A correct statement of fact could have several origins. It could be just a random guess which happens to be true. It could come from a logical proof; if one thing is true, then it must follow that another thing is true. That's deductive reasoning, a progression from known facts to a conclusion. Or, it could be empirical, based on observation or experience. That's inductive reasoning, where an observed pattern suggests a conclusion.
Seeing Is Believing, But the Belief Can Still Be Wrong
Although empirical statements are based on observation or experience, that doesn't automatically make them correct. They can still be proven wrong by further observation. Consider someone saying that because every fire truck they've ever seen was red, all fire trucks are probably red. The first part could be true, but their conclusion is incorrect because the observations leading to it are limited. Show that person a yellow fire truck, and their claim is proven wrong.

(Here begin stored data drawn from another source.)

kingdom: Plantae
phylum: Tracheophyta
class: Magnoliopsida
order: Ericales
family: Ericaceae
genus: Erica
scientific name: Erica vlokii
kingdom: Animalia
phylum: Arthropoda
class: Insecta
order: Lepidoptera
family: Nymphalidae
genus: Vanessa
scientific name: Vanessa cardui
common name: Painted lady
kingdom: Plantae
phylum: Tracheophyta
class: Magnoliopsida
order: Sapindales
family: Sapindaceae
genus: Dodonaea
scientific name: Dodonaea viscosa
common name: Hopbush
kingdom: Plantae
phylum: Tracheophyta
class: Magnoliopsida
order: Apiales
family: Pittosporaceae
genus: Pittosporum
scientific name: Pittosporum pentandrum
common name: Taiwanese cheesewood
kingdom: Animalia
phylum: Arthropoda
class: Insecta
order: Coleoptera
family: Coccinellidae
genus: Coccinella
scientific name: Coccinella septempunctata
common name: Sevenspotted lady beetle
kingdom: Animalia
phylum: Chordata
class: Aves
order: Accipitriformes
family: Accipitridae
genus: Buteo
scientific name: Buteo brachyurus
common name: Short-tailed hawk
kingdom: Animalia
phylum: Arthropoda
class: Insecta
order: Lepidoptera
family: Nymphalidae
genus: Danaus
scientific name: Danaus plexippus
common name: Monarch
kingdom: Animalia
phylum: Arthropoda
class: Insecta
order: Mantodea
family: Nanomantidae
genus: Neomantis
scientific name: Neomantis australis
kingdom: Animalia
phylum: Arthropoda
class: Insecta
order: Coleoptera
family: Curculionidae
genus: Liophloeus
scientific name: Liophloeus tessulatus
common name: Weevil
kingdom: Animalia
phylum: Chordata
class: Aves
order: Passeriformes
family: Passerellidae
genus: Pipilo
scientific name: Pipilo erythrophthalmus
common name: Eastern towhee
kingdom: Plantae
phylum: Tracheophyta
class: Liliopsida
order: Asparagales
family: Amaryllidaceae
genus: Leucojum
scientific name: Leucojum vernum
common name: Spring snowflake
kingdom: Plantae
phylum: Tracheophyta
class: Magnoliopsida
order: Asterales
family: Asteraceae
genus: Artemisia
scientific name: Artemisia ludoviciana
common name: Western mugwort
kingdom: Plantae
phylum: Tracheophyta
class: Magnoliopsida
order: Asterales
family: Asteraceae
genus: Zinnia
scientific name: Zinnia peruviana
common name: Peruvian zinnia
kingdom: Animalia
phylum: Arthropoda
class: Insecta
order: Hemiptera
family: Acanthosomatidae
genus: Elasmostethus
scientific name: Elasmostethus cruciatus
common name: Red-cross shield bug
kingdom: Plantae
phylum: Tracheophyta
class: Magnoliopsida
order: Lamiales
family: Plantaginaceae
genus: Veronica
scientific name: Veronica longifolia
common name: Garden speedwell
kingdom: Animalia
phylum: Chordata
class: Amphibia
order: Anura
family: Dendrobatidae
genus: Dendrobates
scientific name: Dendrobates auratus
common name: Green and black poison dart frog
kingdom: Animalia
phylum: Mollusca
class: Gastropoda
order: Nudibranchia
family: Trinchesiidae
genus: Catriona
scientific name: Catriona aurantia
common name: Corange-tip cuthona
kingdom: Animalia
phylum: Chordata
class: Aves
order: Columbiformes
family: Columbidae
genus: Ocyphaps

Empiricism in the Scientific Method
Empiricism is knowledge based on observation and experience. The root of the word is "empiric," meaning someone trained informally through experience, as opposed to formal training. Empiricism is the reason for scientific experimentation; the experiment seeks to test the truth of a hypothesis, which by itself is speculation. If others repeat the experiment and confirm the results, the hypothesis may become a theory. But a theory isn't a proof, because further experiments might yet prove it wrong.
Empiricism in Philosophy
In philosophy, Empiricism argues that knowledge is gained from sensory experience. Famous proponents include John Locke and David Hume. For example, no amount of words describing a color to someone who has never seen it can inform them as well as that person's experience of seeing it firsthand. Empiricism also considers probability, rather than dealing only in certainties. Where deductive reasoning holds that a conclusion must be true if its premises are true, inductive Empiricism ventures to guess that a conclusion is probably true.
Elements of a Strong Empirical Statement
To be considered strong, an empirical statement needs consistent premises -- they could all be true, and one does not preclude any of the others. It also needs premises that are relevant to each other, and mutually supportive. When taken together, they all point toward the conclusion. If the premises are demonstrably true, and they support the conclusion, the statement is said to be cogent. However, it can still be strong even if the premises and conclusion are false.